Infrastructure as code provides unique benefits to your infrastructure provisioning process, including change control and approval, change tracking, and infrastructure code reuse. Infrastructure as code is only possible in a cloud or cloud-like data center, where infrastructure APIs allow automated infrastructure creation.
Cloud architects should leverage IaC tools to create reliable, secure, and repeatable cloud patterns for infrastructure provisioning. The benefits are difficult to overstate.
Automated infrastructure setup based on code management leads to our next automation.
Automation #4. Code deployment
Automated code deployment pipelines are not unique to the cloud. But given the heavy use of other types of automation, automated code deployments are a natural extension for cloud-enabled applications, and they are heavily relied on by cloud architects.
One of the most popular methods of automated code deployment is the CI/CD pipeline. CI/CD, or continuous integration/continuous delivery, is a model that allows code deployments to be automatically applied to production applications based on code checked into a software version control system (again, such as Git). Depending on the application and company policies, automated deployments may be scheduled (such as daily or hourly) or triggered whenever a change is made to the code base and made available for deployment.

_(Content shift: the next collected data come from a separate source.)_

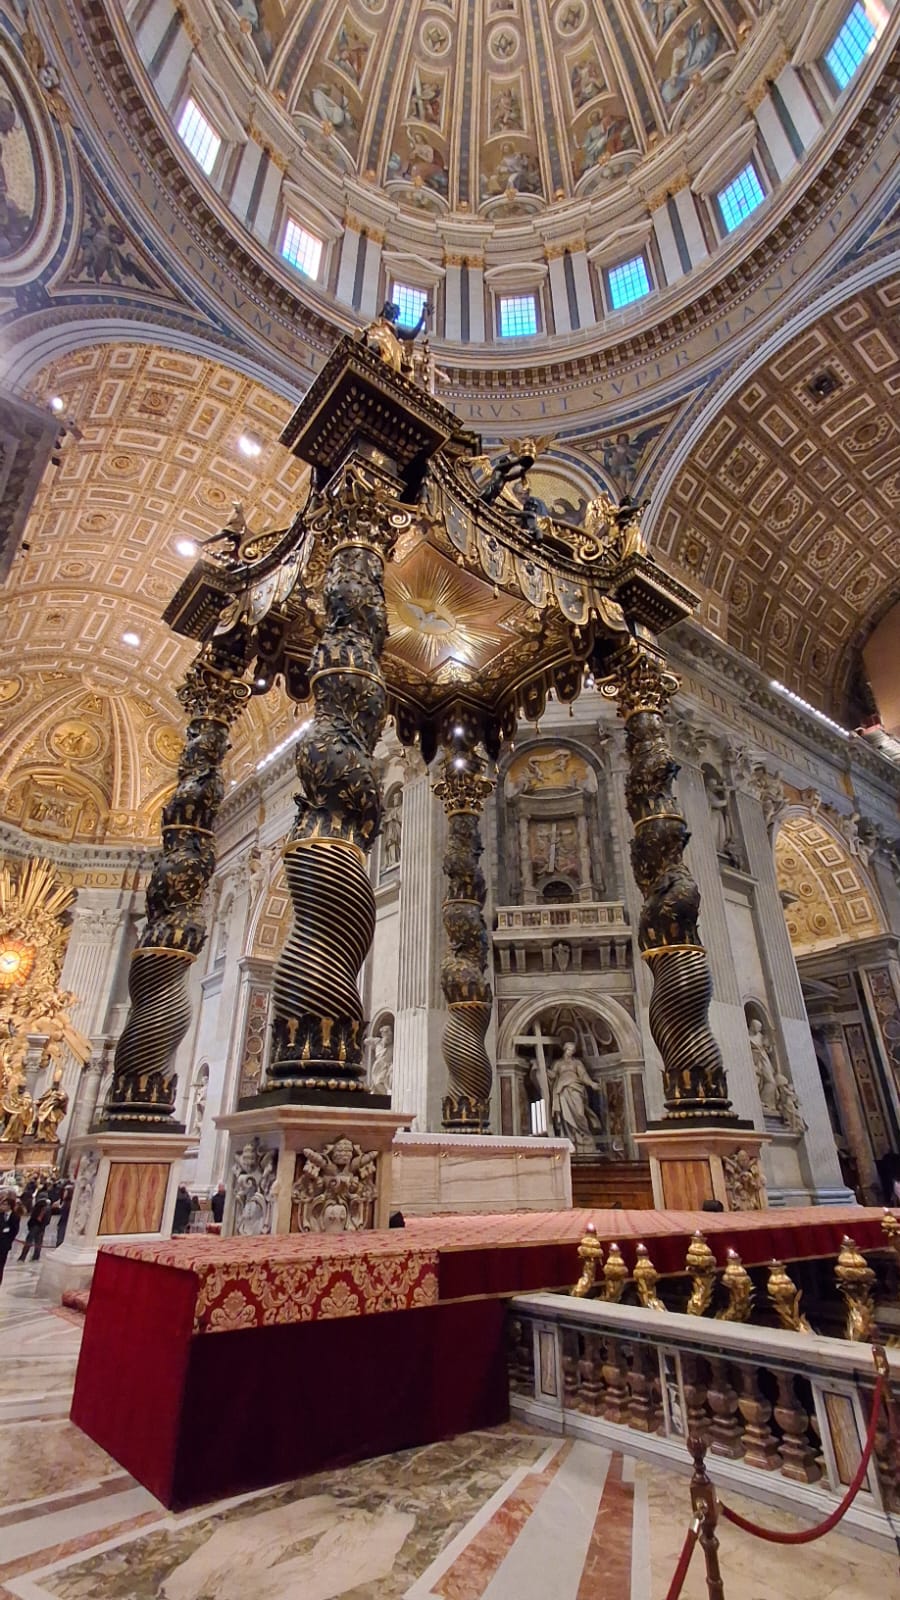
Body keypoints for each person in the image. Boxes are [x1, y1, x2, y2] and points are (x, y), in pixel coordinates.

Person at [18, 1186, 51, 1262]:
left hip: (35, 1225)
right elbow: (48, 1219)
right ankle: (36, 1257)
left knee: (29, 1241)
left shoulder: (39, 1205)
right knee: (38, 1243)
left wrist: (30, 1224)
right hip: (42, 1227)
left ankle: (22, 1257)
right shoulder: (48, 1207)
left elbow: (34, 1216)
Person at [0, 1194, 20, 1283]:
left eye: (4, 1204)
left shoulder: (15, 1216)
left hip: (5, 1244)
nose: (2, 1206)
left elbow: (14, 1231)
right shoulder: (0, 1215)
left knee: (1, 1263)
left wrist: (8, 1241)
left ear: (9, 1206)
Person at [55, 1182, 74, 1247]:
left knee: (60, 1240)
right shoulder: (65, 1202)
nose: (64, 1194)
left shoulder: (68, 1204)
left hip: (64, 1224)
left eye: (65, 1192)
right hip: (62, 1223)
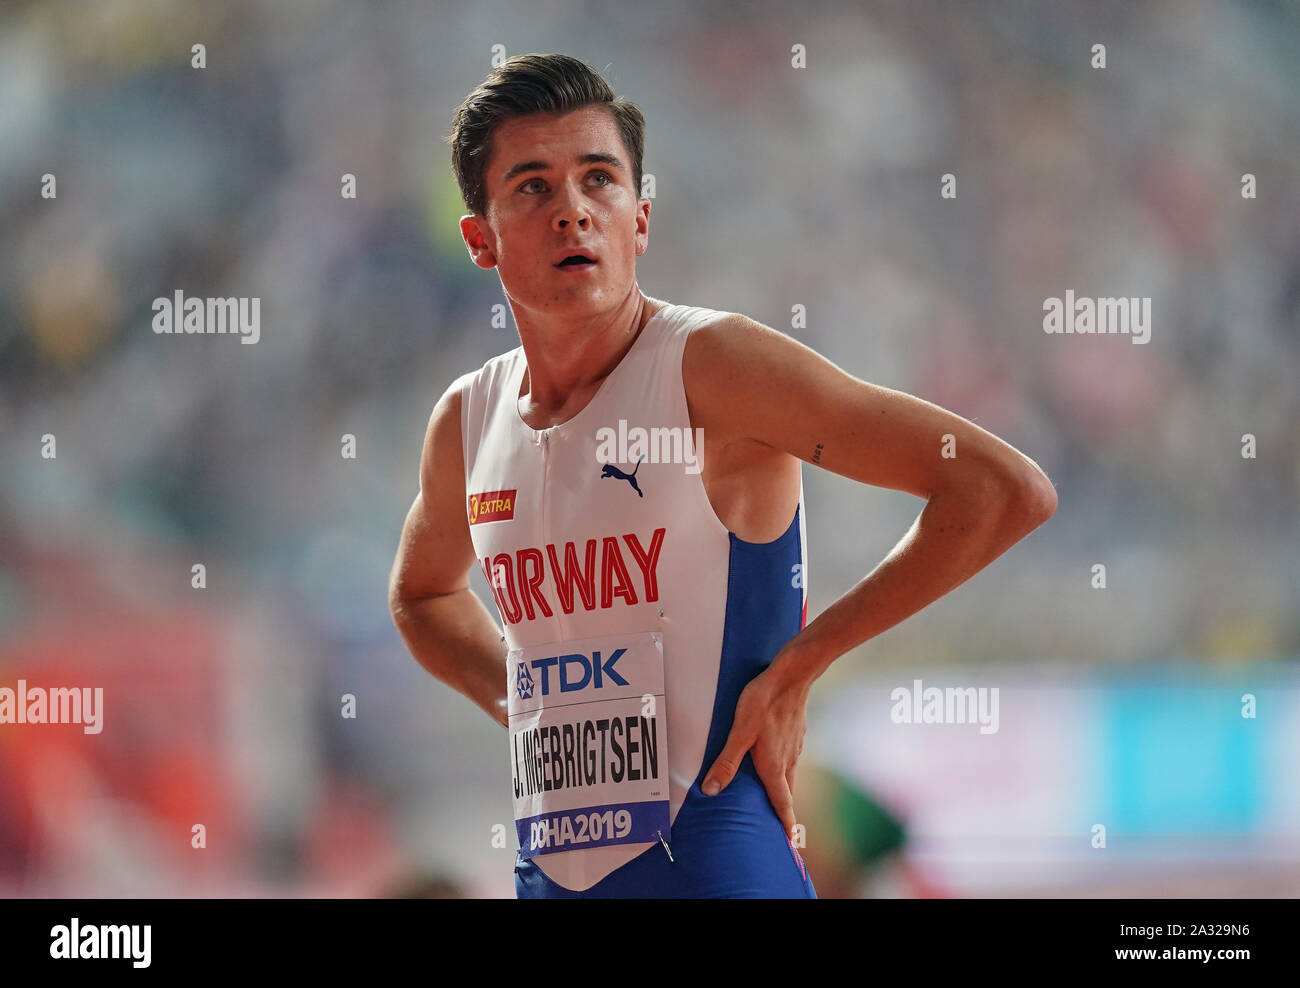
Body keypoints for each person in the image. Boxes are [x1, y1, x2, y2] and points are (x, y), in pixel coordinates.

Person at [388, 53, 1057, 898]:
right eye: (532, 187)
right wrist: (524, 705)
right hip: (549, 873)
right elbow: (422, 596)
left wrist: (800, 668)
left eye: (600, 181)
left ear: (641, 218)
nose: (572, 212)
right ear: (478, 239)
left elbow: (1002, 489)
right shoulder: (468, 418)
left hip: (716, 859)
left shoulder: (713, 367)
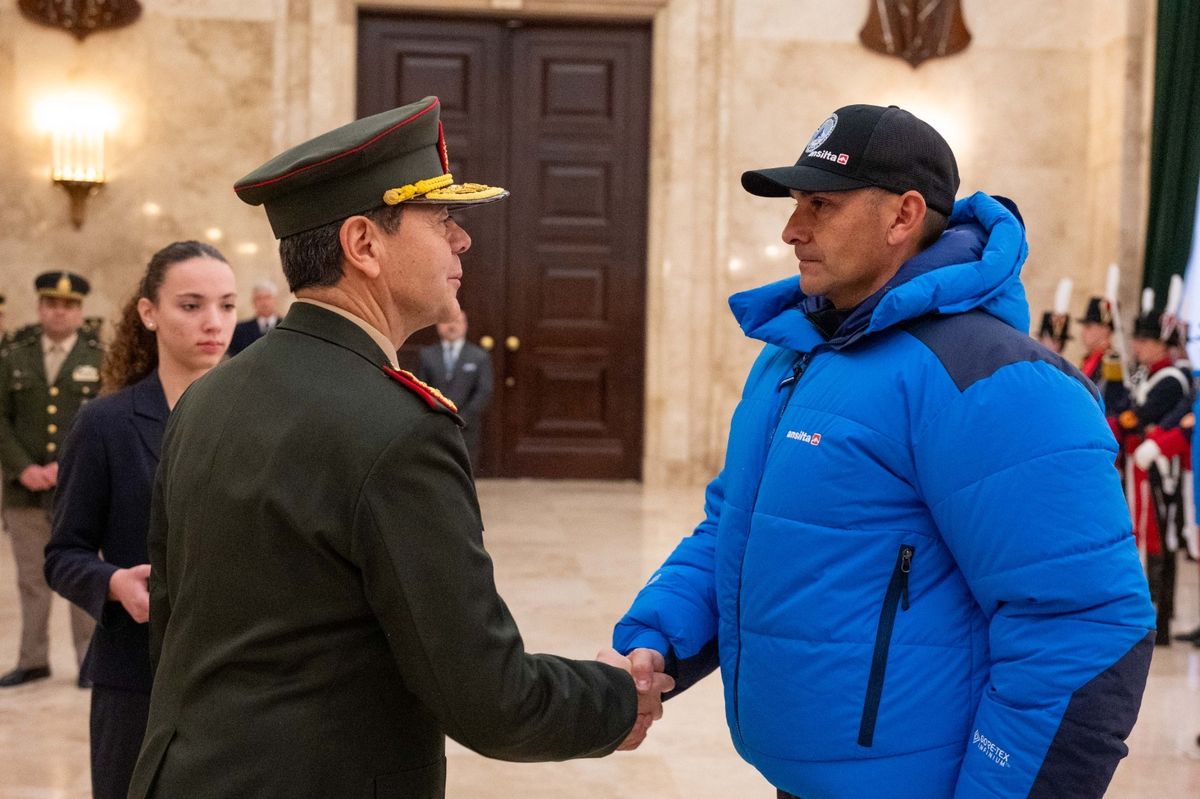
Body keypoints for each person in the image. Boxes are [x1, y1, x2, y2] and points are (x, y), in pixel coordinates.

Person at [127, 96, 670, 799]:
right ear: (363, 244)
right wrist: (617, 698)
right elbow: (486, 695)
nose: (462, 241)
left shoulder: (210, 395)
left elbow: (173, 627)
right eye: (442, 219)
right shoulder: (398, 427)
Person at [612, 104, 1155, 799]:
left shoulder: (990, 379)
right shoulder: (793, 356)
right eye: (795, 202)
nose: (791, 229)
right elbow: (735, 530)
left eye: (821, 204)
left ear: (903, 215)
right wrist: (657, 637)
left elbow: (1083, 625)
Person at [43, 242, 236, 799]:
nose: (213, 323)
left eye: (226, 306)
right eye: (191, 305)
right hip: (137, 677)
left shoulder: (259, 416)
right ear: (149, 312)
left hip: (237, 676)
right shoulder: (105, 424)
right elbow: (63, 554)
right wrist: (113, 583)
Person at [0, 271, 102, 687]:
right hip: (23, 491)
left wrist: (70, 465)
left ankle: (89, 663)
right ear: (40, 307)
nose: (60, 312)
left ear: (80, 312)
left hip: (80, 490)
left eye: (69, 305)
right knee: (31, 580)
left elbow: (107, 421)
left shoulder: (100, 357)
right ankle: (33, 659)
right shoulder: (13, 357)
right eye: (52, 304)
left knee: (85, 576)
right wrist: (22, 467)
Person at [1119, 309, 1192, 645]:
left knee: (1162, 540)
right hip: (1142, 467)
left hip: (1164, 473)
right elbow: (1128, 413)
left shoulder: (1172, 380)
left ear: (1161, 344)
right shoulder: (1146, 374)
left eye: (1145, 340)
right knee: (1149, 539)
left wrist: (1138, 421)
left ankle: (1159, 620)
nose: (1138, 346)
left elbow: (1141, 416)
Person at [416, 309, 493, 466]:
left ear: (465, 325)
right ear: (438, 325)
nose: (451, 326)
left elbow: (484, 390)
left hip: (467, 426)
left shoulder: (479, 356)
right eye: (446, 322)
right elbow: (420, 387)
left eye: (457, 321)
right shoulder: (426, 355)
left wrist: (463, 418)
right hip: (434, 425)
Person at [227, 279, 280, 355]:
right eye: (259, 298)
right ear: (253, 302)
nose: (264, 302)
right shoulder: (239, 330)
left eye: (267, 297)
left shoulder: (288, 326)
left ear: (275, 300)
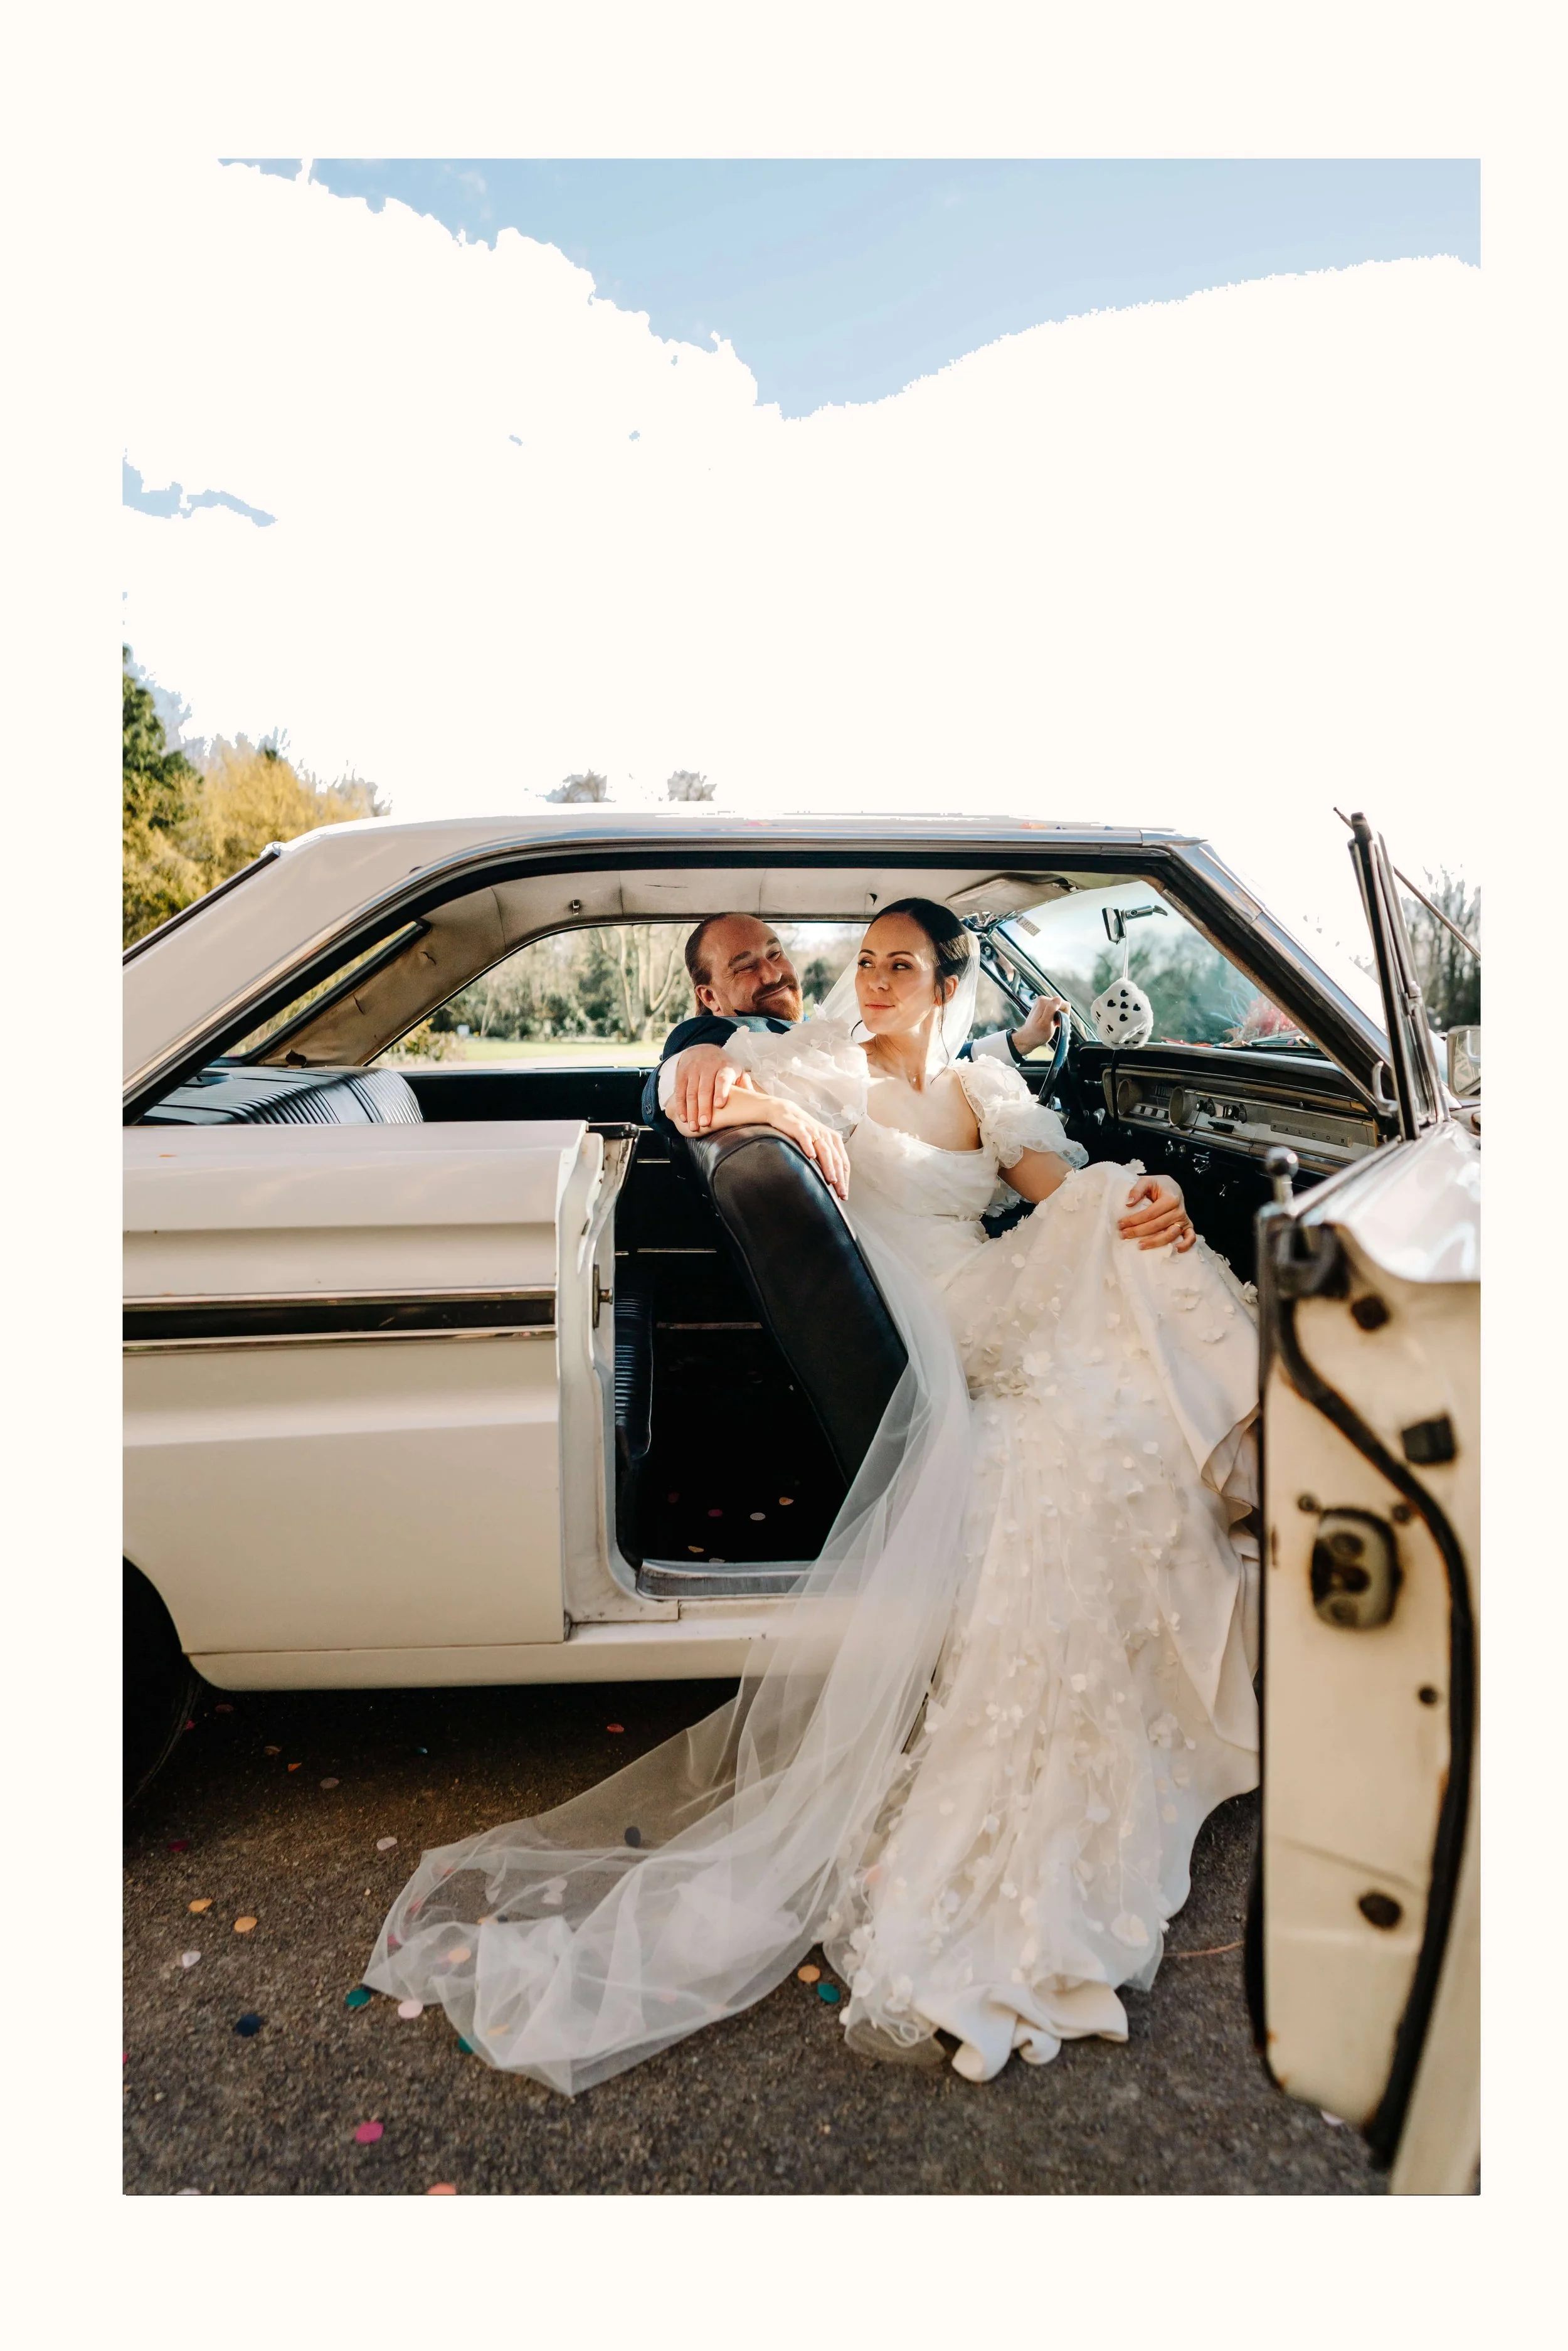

Many tools are available to enable automated code deployments. The list includes tools such as Jenkins, Bamboo, GitLab, CircleCI, and AWS CodeDeploy. Each of these operates differently, and the cloud architect must pick the right automation strategy to meet the needs of the development organization and business. Yet, virtually all sophisticated, cloud-architected applications use some form of automated code deployment. Yours should too.
Automation #5. Native cloud services
Often overlooked as a type of automation is the automated dynamic scaling that is built into many cloud services. Cloud queuing services (such as Amazon Simple Queue Service), cloud data storage (such as Amazon S3), and cloud databases (such as Amazon DynamoDB) rely heavily on automation to manage the scaling needs of the dynamic applications that utilize them.
Cloud architects often prefer to use a data store such as S3 versus creating their own data store from local drive storage on compute instances (for example) because it is simple, safe, reliable, easy to integrate, and automatic in its functionality. The same can be said for many other services the public clouds provide. By using them, you take advantage of powerful automation that takes place in the background.
Cloud means automation
Automation is one of the defining characteristics of the cloud. It’s one of the elements that distinguishes the cloud from the traditional data center. Of course you can run your application in the cloud without taking advantage of automation, and many do, but they’re missing out. Because automation is the path to greater consistency, reliability, security, scalability, and responsiveness to the needs of your business.
Lifting and shifting an on-premises application to the cloud “as is” is a relatively simple and straightforward migration, and typically does not need a trained cloud architect to implement. But such an application misses out on most of the advantages of running in a cloud. Building a truly cloud-enabled application does require a cloud architect, but it will take advantage of everything the cloud has to offer. And virtually any cloud-architected application will make heavy use of automation.
A good cloud architect will enable, expand, support, and encourage the use of automation in all cloud-based applications. Put simply, a good cloud architect will automate as much as possible. They are driven by the power of automation available in the cloud, and they enjoy using these automations in unique and interesting ways. It’s what the most successful application deployments are made of.